Improving performance
Closed this issue · 1 comments
Hey there! So sorry to bother you for such a specific problem. Say I have a dataset of
latitude
longitude
regression_target
(predicting %nitrogen in soil)- (other things like string categories, etc.)
I tried using GPBoost
hoping that it would perform better than a naive LightGBM, but I'm finding that the two are basically on-par with one another.
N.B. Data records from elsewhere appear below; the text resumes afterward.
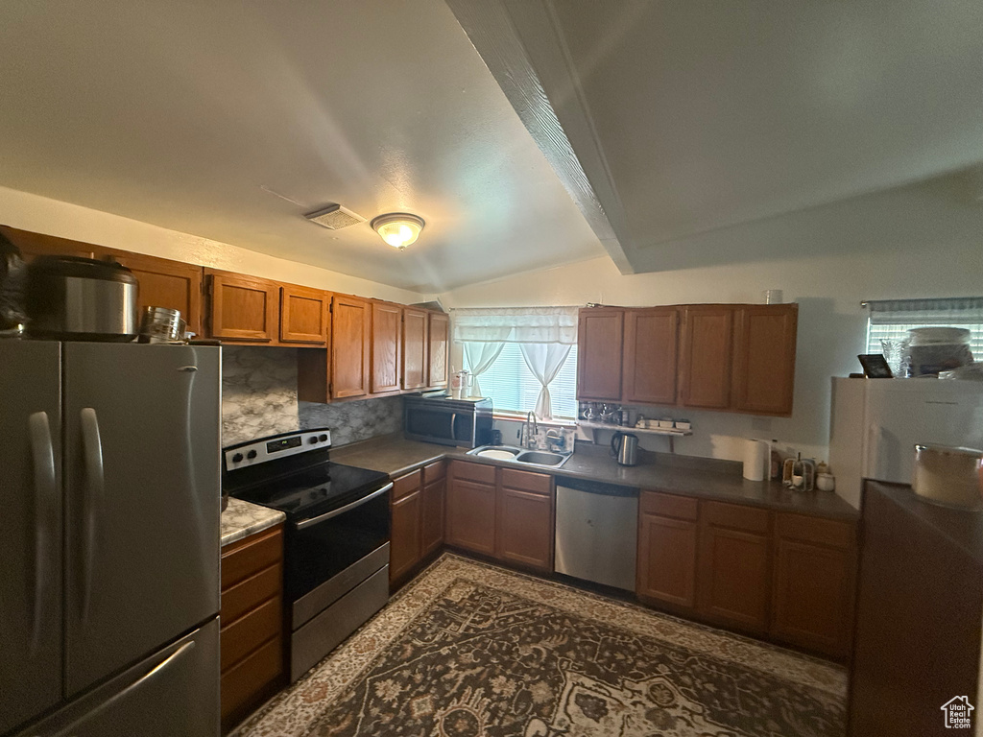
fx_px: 398
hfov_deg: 102.1
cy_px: 368
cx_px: 492
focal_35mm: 14
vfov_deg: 85.7
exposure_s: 1/120
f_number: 2.2
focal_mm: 2.22
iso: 640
To be fair, I only have 70 data points so perhaps GPBoost hasn't had the opportunity to shine.
I'm hyperparameter searching over
{
"num_leaves": {
"values": list(range(10, 101, 10)),
},
"n_estimators": {
"values": list(range(100, 1001, 100)),
},
"learning_rate": {
"values": list(el / 1000 for el in range(1, 100)) + list(el/ 10 for el in range(1, 20))
},
"max_depth": {
"values": list(range(4, 100, 5)),
},
"lambda_l1": {
"values": [0.1, 0.2, 0.3, 0.5, 0.7],
},
"lambda_l2": {
"values": [0.1, 0.2, 0.3, 0.5, 0.7],
},
"extra_trees": {
"values": [True, False],
},
"cov_function": {
"values": ["exponential", "gaussian"]
}
}
(using weights and biases' interface - in case this looks unusual to you)
I'm setting
data_train = gpb.Dataset(train_x, train_y, categorical_feature=categorical_features) # the columns of categorical_features are left as strings
gp_model = gpb.GPModel(gp_coords=coords_train, cov_function=cov_function) # cov_function is as specified in the hyperparameter search
bst = gpb.train(params=config, train_set=data_train,
gp_model=gp_model)
is there anything that is glaringly incorrect to you?
Apologies for my slow reply. This seems good. Maybe include also shallower trees:
"max_depth": {
"values": list(range(2, 98, 5)),
},
"num_leaves": {
"values": list(range(2, 103, 10)),
},
70 data points is very little. Not sure if I would use any machine learning model at all...